U.S. Senators Ben Cardin and Chris Van Hollen (both D-Md.) have joined a Senate resolution outlining key findings of the recent Intergovernmental Panel on Climate Change (IPCC) report and the recent National Climate Assessment. The resolution affirms the signing members’ recognition and acceptance of these findings, and calls for bold action to combat climate change. The senators were joined on the resolution by 23 of their Senate colleagues.

Notably, the IPCC report found that the Northeast Region of the United States ― which includes Maryland ― will see the largest temperature increase in the country, and the warming will occur here as much as two decades before global average temperatures reach such a similar milestone. The report also finds that the Chesapeake Bay will experience stronger, more frequent storms, an increase in precipitation events, an increase in bay water temperatures and a rise in sea level.

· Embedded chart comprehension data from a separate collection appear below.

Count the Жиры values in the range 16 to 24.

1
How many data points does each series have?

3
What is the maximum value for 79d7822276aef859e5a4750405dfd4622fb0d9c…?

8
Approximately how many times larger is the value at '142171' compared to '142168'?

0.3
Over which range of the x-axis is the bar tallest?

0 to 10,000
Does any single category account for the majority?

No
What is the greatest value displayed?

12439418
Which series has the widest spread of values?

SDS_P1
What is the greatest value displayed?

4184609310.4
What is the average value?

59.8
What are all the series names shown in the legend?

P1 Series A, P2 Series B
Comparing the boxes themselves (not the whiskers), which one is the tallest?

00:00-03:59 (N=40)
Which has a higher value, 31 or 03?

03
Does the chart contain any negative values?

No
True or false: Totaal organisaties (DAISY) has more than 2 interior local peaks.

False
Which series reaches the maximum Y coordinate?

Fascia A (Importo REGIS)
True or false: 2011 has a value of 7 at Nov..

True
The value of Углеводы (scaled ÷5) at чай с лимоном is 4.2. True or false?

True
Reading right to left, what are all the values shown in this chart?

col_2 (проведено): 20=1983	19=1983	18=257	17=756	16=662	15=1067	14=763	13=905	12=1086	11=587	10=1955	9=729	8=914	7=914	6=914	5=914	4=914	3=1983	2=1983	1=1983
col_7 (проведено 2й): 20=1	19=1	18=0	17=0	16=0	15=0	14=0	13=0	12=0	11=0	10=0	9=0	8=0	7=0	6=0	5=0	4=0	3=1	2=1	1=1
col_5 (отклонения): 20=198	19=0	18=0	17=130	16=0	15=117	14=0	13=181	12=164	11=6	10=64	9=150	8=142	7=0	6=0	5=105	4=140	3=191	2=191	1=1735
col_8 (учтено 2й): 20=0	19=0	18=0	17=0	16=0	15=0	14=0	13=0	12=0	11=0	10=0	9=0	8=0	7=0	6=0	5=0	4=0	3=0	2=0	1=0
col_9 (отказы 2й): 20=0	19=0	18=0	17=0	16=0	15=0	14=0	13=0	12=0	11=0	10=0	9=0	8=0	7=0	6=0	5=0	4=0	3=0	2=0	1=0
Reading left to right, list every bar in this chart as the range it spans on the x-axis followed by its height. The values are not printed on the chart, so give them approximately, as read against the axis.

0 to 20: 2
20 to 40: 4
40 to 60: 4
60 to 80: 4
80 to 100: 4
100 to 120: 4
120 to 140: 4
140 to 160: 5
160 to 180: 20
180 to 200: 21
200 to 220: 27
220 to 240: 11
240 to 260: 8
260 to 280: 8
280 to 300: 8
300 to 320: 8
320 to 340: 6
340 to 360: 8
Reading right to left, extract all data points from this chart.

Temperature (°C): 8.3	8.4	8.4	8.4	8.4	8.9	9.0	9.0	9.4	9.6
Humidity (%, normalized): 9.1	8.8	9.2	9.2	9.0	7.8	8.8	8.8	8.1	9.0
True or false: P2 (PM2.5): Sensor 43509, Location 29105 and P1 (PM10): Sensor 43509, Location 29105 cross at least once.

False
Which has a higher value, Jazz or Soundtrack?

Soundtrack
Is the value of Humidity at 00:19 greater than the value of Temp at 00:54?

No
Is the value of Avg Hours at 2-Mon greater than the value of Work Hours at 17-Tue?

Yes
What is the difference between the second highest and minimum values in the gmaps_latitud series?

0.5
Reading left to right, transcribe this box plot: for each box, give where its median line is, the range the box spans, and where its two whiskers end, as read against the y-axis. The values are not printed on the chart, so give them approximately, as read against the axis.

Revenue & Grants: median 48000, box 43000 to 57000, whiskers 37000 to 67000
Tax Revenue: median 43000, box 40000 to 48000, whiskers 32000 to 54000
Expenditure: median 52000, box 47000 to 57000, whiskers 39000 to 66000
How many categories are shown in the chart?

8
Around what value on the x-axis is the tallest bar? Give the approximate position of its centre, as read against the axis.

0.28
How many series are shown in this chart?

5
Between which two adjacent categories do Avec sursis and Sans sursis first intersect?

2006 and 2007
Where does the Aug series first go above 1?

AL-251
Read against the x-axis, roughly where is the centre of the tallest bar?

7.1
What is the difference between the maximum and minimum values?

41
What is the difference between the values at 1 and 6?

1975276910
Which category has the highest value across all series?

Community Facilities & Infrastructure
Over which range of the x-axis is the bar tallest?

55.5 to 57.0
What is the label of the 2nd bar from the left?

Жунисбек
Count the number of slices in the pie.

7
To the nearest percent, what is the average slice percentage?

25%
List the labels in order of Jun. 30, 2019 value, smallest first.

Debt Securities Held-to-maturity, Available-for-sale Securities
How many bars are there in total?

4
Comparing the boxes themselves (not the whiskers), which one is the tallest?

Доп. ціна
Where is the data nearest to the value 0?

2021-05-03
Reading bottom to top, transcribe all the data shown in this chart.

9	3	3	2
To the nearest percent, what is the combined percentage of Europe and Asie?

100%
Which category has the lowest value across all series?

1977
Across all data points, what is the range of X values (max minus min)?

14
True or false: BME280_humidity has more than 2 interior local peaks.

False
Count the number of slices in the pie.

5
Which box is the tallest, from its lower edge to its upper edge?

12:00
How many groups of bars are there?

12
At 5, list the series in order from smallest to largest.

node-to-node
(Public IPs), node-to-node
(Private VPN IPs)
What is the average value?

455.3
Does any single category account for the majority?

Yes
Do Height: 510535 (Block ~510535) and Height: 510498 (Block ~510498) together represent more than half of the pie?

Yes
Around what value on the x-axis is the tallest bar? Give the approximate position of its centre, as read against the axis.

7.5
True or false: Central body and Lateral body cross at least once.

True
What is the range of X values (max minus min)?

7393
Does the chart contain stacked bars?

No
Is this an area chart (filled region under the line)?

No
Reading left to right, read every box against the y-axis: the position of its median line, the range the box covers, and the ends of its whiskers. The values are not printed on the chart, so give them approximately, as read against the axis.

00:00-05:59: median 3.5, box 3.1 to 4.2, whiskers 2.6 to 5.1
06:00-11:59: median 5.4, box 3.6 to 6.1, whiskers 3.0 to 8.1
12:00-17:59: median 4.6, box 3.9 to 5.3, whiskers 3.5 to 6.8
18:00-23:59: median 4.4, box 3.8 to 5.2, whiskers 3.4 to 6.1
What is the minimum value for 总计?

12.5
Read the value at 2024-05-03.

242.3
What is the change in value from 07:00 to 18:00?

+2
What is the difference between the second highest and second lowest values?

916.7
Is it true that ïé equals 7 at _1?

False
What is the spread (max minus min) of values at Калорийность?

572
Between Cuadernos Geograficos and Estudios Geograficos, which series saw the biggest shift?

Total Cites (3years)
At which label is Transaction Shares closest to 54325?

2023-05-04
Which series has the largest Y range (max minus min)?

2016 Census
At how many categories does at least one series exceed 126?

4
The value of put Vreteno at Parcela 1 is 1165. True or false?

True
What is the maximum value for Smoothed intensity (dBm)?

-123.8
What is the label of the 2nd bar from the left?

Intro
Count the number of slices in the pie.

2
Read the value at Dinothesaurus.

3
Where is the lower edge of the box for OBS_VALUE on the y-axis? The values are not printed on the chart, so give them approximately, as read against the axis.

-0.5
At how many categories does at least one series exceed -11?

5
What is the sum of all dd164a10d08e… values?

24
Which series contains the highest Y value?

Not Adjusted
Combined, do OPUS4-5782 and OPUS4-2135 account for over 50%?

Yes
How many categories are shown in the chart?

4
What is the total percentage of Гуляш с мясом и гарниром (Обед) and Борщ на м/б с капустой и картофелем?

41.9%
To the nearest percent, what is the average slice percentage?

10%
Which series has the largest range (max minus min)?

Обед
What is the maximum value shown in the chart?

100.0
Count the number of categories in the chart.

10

“The Trump Administration wants to bury this new report because it doesn’t align with the president’s completely unhinged claim that climate change is a ‘hoax.’ Unfortunately for them, ignoring facts never succeeds in making them any less true,” said Cardin, a senior member of the Senate Environment and Public Works Committee. “The consequences of our inaction on climate change can be found everywhere, from the record-breaking wildfires in California to the repeated, historic flooding in Ellicott City. This report highlights how these and other climate consequences will have an increasingly catastrophic effect on our economy ― unless we act now.”

On Oct. 8, the IPCC released a report outlining the consequences of rising global temperatures and the ways in which climate chaos will become substantially worse as the planet continues to experience pre-industrial levels of warming. The report showed that the difference between warming of 1.5 degrees Celsius and 2 degrees Celsius is substantial, and limiting warming to 1.5 degrees Celsius is affordable, feasible and necessary to protect people from the worst impacts of climate change.

The report concludes that unless the current path of climate change is slowed, massive impacts — such as limited water supply availability, sea-ice free Arctic summers, mass die-offs of coral reefs, and intense and unprecedented heat waves — will become reality as soon as 2040.